WORK ITEM.
Give an exact copy of the data that follows, but none of its pictures.

GIVEN DATA.
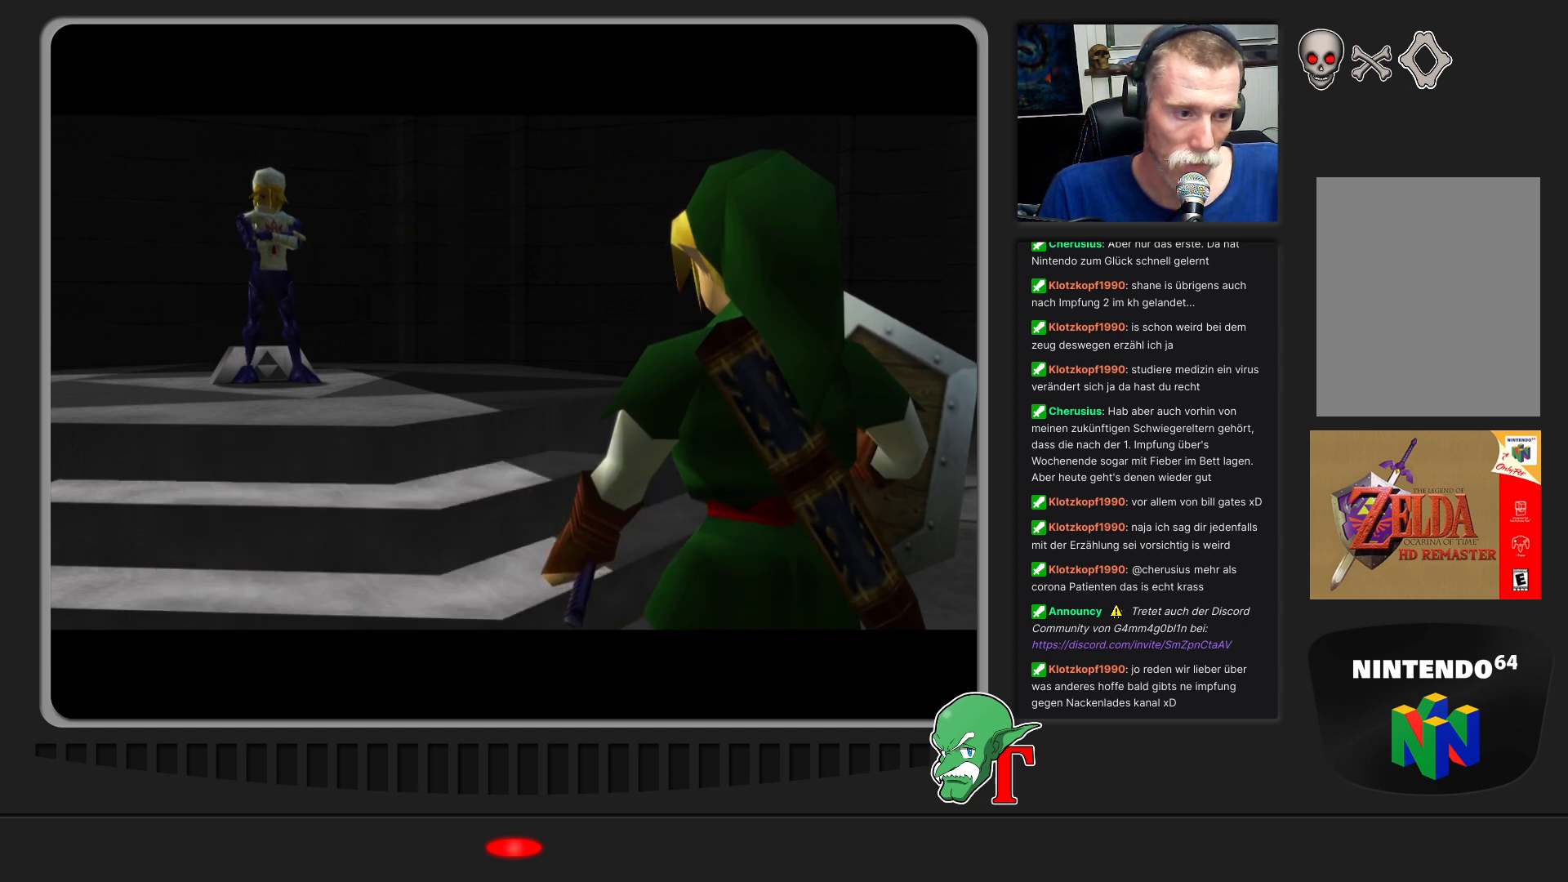
{"buttons": [], "left_stick": "center", "events": []}
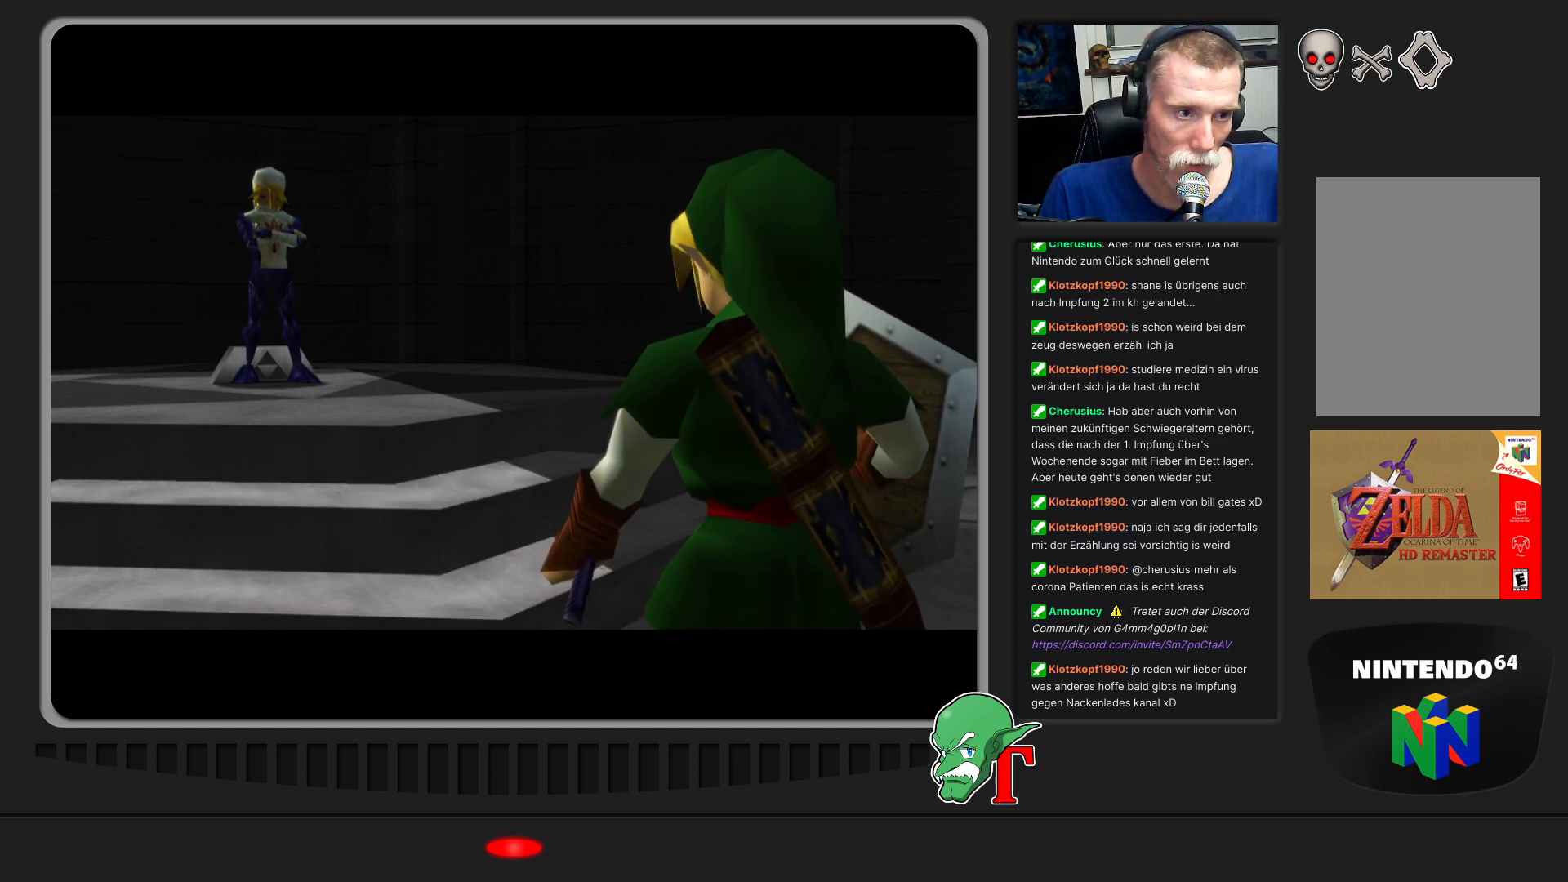
{"buttons": [], "left_stick": "center", "events": []}
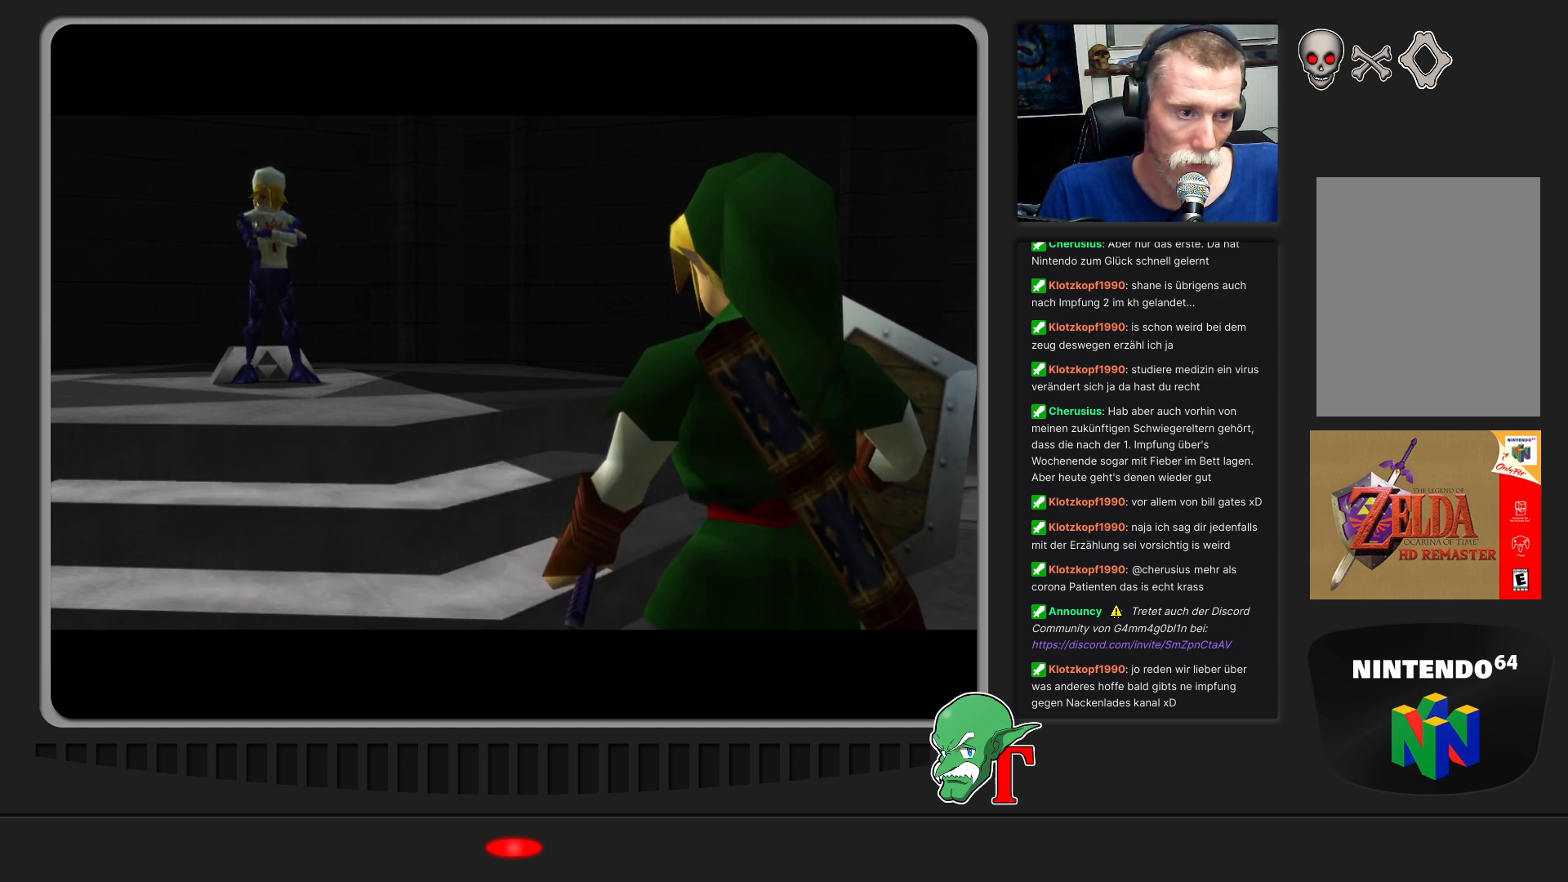
{"buttons": [], "left_stick": "center", "events": []}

OUTPUT FOR THIS EXERCISE.
{"buttons": [], "left_stick": "center", "events": []}
{"buttons": [], "left_stick": "center", "events": []}
{"buttons": [], "left_stick": "center", "events": []}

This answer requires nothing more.